The proposed missile shield for Europe, which the U.S. is so magnanimously offering to construct, is not a necessary component of the trumped up Iran/U.S. to-do. Instead, these new missile sites are a provocation to Russia, a front we do not need to open. The Cold War gave us something to do when we weren't otherwise occupied, but we are now otherwise occupied.


Everything is so contrived in Bush's bald-faced, trumped-up marches to war. Iran test-fired nine long- and medium-range missiles during war games Wednesday in the Strait of Hormuz, and the White House responded saying the test "was 'completely inconsistent with Iran's obligations to the world' and served to further isolate the country."


Hypocrisy never has hobbled this administration. The U.S. may explode missiles in space, militarizing yet another dimension of man's environment, but that is democracy in action. While the U.S. has vital interests in keeping the Strait and Gulf open to oil traffic, goading Iran does not favor securing that goal.


The U.S. also has a vital interest in protecting Europe, but goading Russia does not facilitate achieving that goal, either. U.S. Gulf policy has destabilized the region and is counterproductive for the attainment of overall Mideast security. Forgetting missile technology for a moment -- let's talk spears.


If Iran wants to disrupt the flow of oil all they have to do is block the Straits, which can be achieved via a number of low-tech means. The Egyptians blocked the Suez Canal with sunken ships. Imagine the consequences to the price and availability of oil on the world market were Iran to undertake such actions.
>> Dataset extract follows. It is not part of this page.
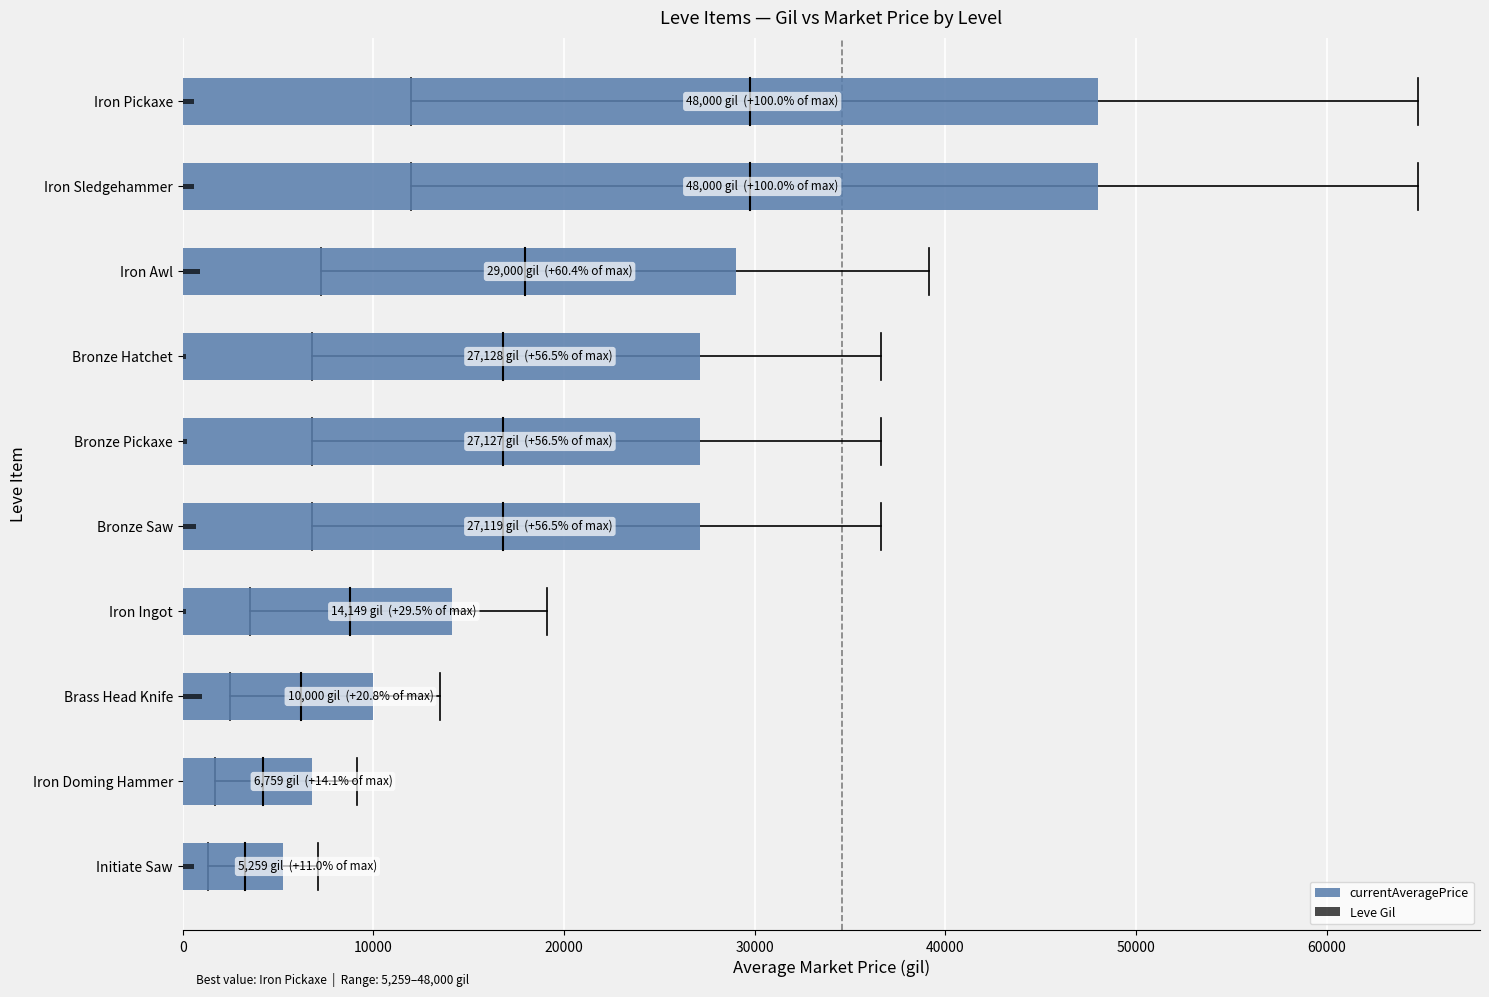

True or false: Leve Gil has a value of 40.0 at Iron Doming Hammer.

True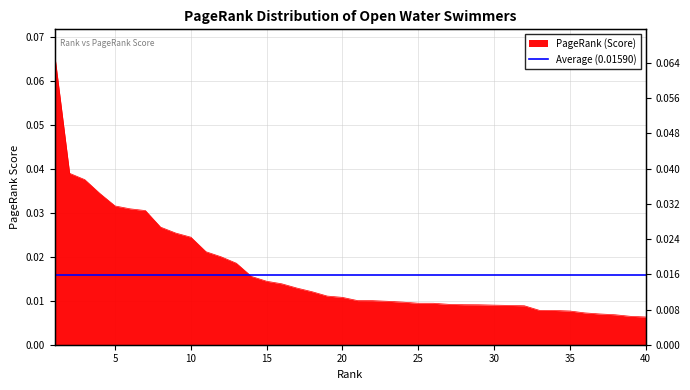

True or false: the data has more than 1 interior local peaks.

False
In fact, this issue of maintaining shipping lines is a world issue, not simply a national concern. Why is the U.S. again playing a High Noon scenario in the region? Any possible Iranian aggression is a United Nations issue. If Bush and Co. talk diplomacy, then let them put their money where their mouths are.


"Defense Secretary Robert Gates and Secretary of State Condoleezza Rice stood clear of discussing possible military responses,
arguing that the tests instead were proof that a proposed missile shield for Europe, a system that has drawn vehement opposition from Russia, is vital to defending U.S. interests and allies (US and Iran Appear on Collision Course.)"
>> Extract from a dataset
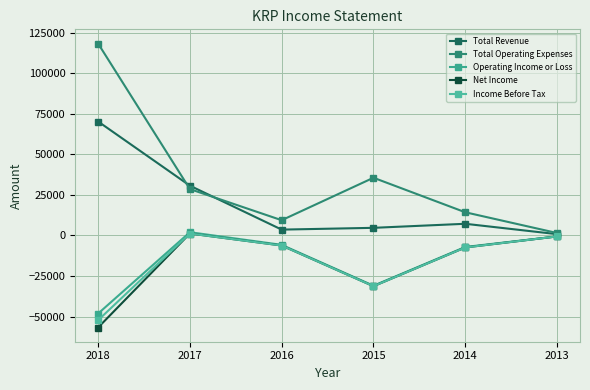

What is the difference between the Operating Income or Loss values at 2013 and 2017?

2600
No hard intelligence has been presented of strategic indicators that Iran intends to attack Europe. Just going on common sense (something in short supply in the U.S. today): Why would an oil exporter attack its best paying customers? In the New World's preferred currency, the Euro, to boot?

That may be the kind of of paranoiac, shoot-yourself-in-the-foot behavior that characterizes the U.S.'s current treatment even of its own citizens via civil rights curtailment. But most people and countries are more pragmatic than that.

Europe is no longer the Old Europe of 1946-66. This Europe has outgrown NATO, as the members have entered into a stronger alliance sans the U.S., the European Union. the military situation will eventually realign to this new reality.

Therefore, if Europe is to be protected from missiles or spears, let the EU nations protect themselves. Doesn't make much sense for the U.S. to be protecting Europe's oil lanes and homeland while the Euro is supplanting the USD on the world market. Their Army's and Air Forces taken as a whole exceed U.S. military capabilities.

Iraq displays this sorry fact nicely, when the U.S. cannot secure a nation in which they are not even fighting an army. The U.S. must stop acting as white knight to the world. the AP article depicts Washington and Tehran as "jousting," but the reality is, neither are knights. They are players with economic interests. In this game, the EU can assume the mantle for their own defense.

The U.S. lacks the assets and funds to protect Europe from a questionable threat.